Harriet E. Miers might turn out to be a female version of Justice Antonin Scalia if the U.S. Senate gives thumbs up to President George W. Bush's nominee for the U.S. Supreme Court. Who knows?
But given her background and apparent relative lack of interest in constitutional matters during her legal career, such an assumption would require a huge leap of faith.
President Bush seems to have made this leap, as he promised to appoint judges holding similar judicial views as Scalia and Clarence Thomas. That is, judges who take the law and Constitution as written and intended seriously, and practice judicial restraint by not legislating from the bench.
But as the President signaled on October 12, this nomination involved another leap of faith. President Bush said: "People ask me why I picked Harriet Miers. They want to know Harriet Miers' background. They want to know as much as they possibly can before they form opinions. And part of Harriet Miers' life is her religion."
That no doubt is true. For Ms. Miers, her faith hopefully is a source of strength and moral clarity. That can't hurt a judge. And she no doubt will need the piece of mind that comes with faith to weather some rough-and-tumble politics during the upcoming weeks.

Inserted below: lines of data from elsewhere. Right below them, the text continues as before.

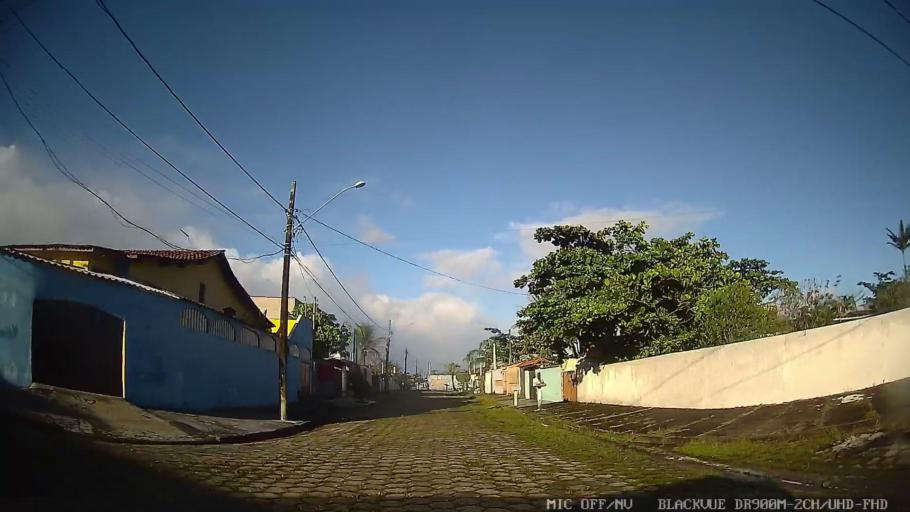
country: BR
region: Sao Paulo
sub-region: Itanhaem
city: Itanhaem
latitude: -24.2429
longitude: -46.8878
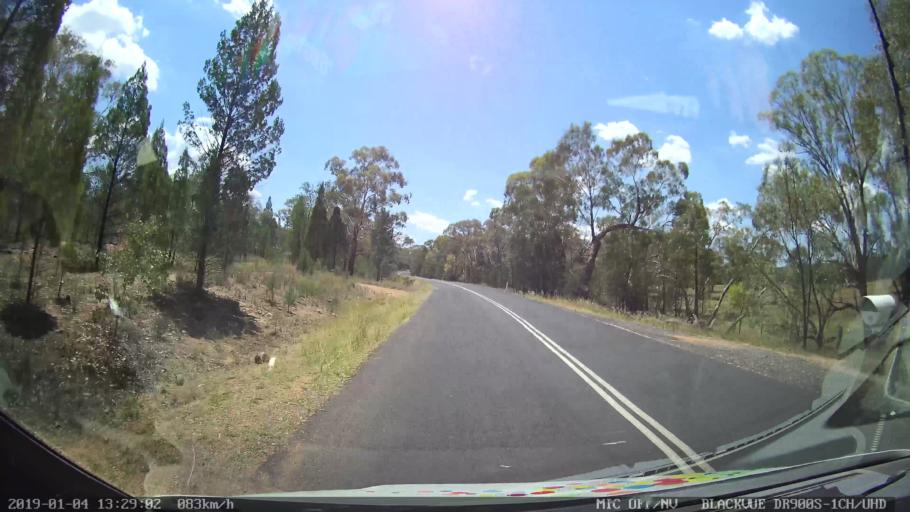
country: AU
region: New South Wales
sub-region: Parkes
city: Peak Hill
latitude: -32.6516
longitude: 148.5507
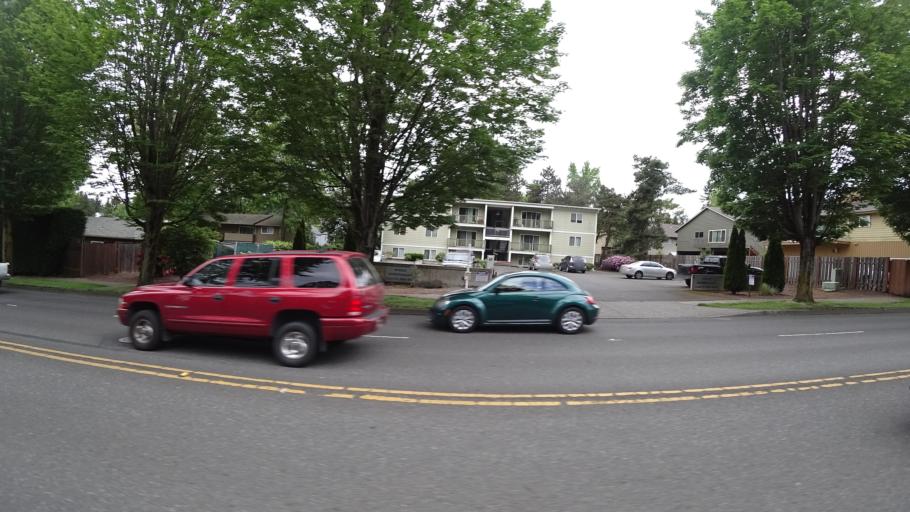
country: US
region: Oregon
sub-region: Washington County
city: Beaverton
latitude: 45.4765
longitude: -122.8139
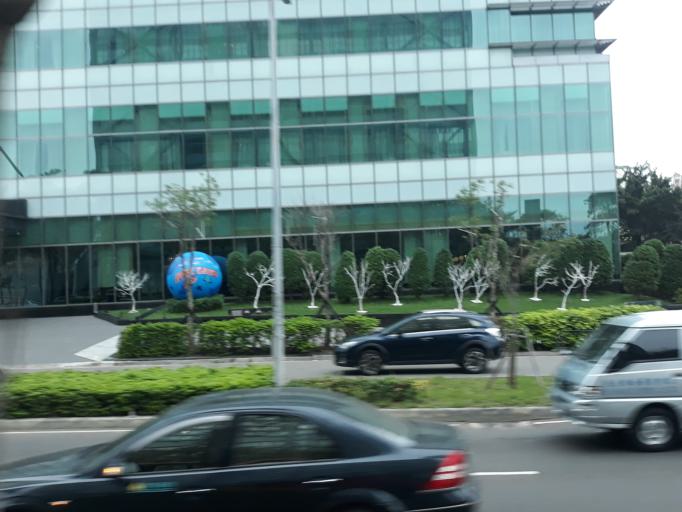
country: TW
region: Taiwan
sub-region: Hsinchu
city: Hsinchu
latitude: 24.7991
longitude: 121.0055
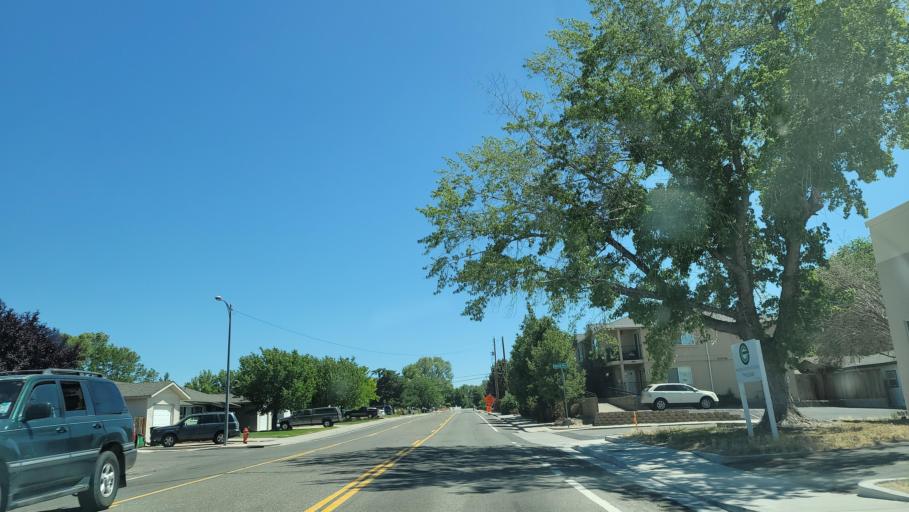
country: US
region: Nevada
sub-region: Carson City
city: Carson City
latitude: 39.1495
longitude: -119.7628
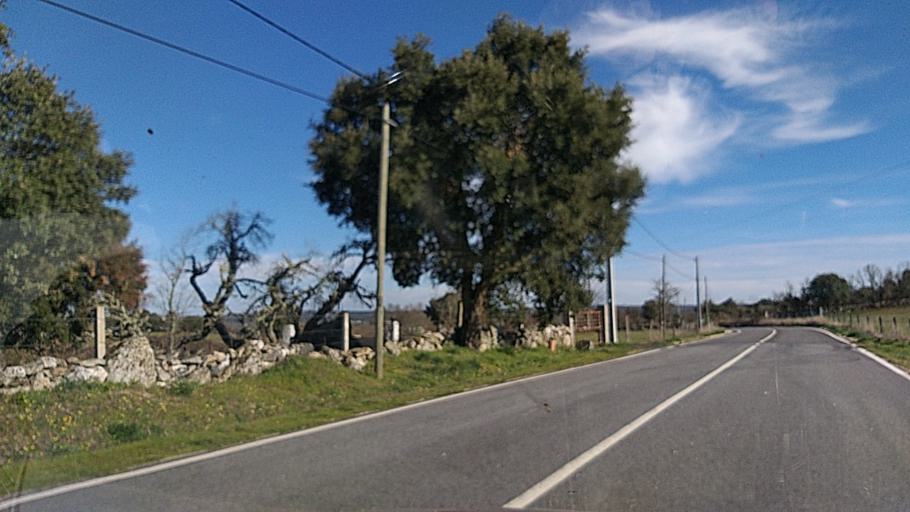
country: ES
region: Castille and Leon
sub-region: Provincia de Salamanca
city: Fuentes de Onoro
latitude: 40.6011
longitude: -6.9465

But to what degree does and should -- religion play in pushing herr for the Supreme Court? It seems that part of the political strategy to gain support among the President's conservative base is to emphasize that Miers is an evangelical Christian.
Conservatives have been disgruntled because Harriet Miers never would have been selected for the Court except for the fact that she is the President's friend, staff member, and former lawyer. The selection is viewed as a great opportunity lost, as Miers amounts to a judicial blank slate when many excellent candidates male or female, and of varied ethnicity -- were availabble with stellar credentials regarding judicial restraint.
Injecting religion into the mix sniffed of desperation on the part of the W hite House. President Bush essentially asked his base to trust him. At a press conference, Bush said about Miers: "I know her heart. I know what she believes." He added: "I know her well enough to be able to say that she's not going to change, that 20 years from now she'll be the same person, with the same philosophy, that she is today." By the way, Bush also seemed to indicate that during years working together he never recalled talking about her views on abortion. Hmmm, knows her heart? Trust?
Of course, a hint of hypocrisy lingers as well. When questions were raised about Chief Justice John G. Roberts' Catholic faith leading up to his nomination hearings, his supporters appropriately protested. Now, though, supporters are trying to use Miers' faith in her favor.
So, for conservatives, does it really come down to little more than where she goes to church and trusting the President?
Such a strategy does not speak well of the administration's take on conservatives or Christians. After all, there are lots of conservatives and devout Christians around, but that does not mean they would make good Supreme Court justices. Conservatives understand this fact, and Christians do as well.
In the end, the President gets to pick pretty much whomever he wants for the Supreme Court. As long as Miers possesses the requisite honesty, integrity, competence and temperament, then she warrants Senate approval. That, however, does not mean she is the best person for the job. Nor does it mean that conservatives or Christians have to be happy.
Faithful Christians unfortunately can possess wrongheaded views on economics, politics, and the environment, for example. The same goes for the law. Christian beliefs or church attendance do not necessarily translate into sound judicial philosophy, leaving conservatives and Christians to pray that in the case of Harriet Miers hopefully they do.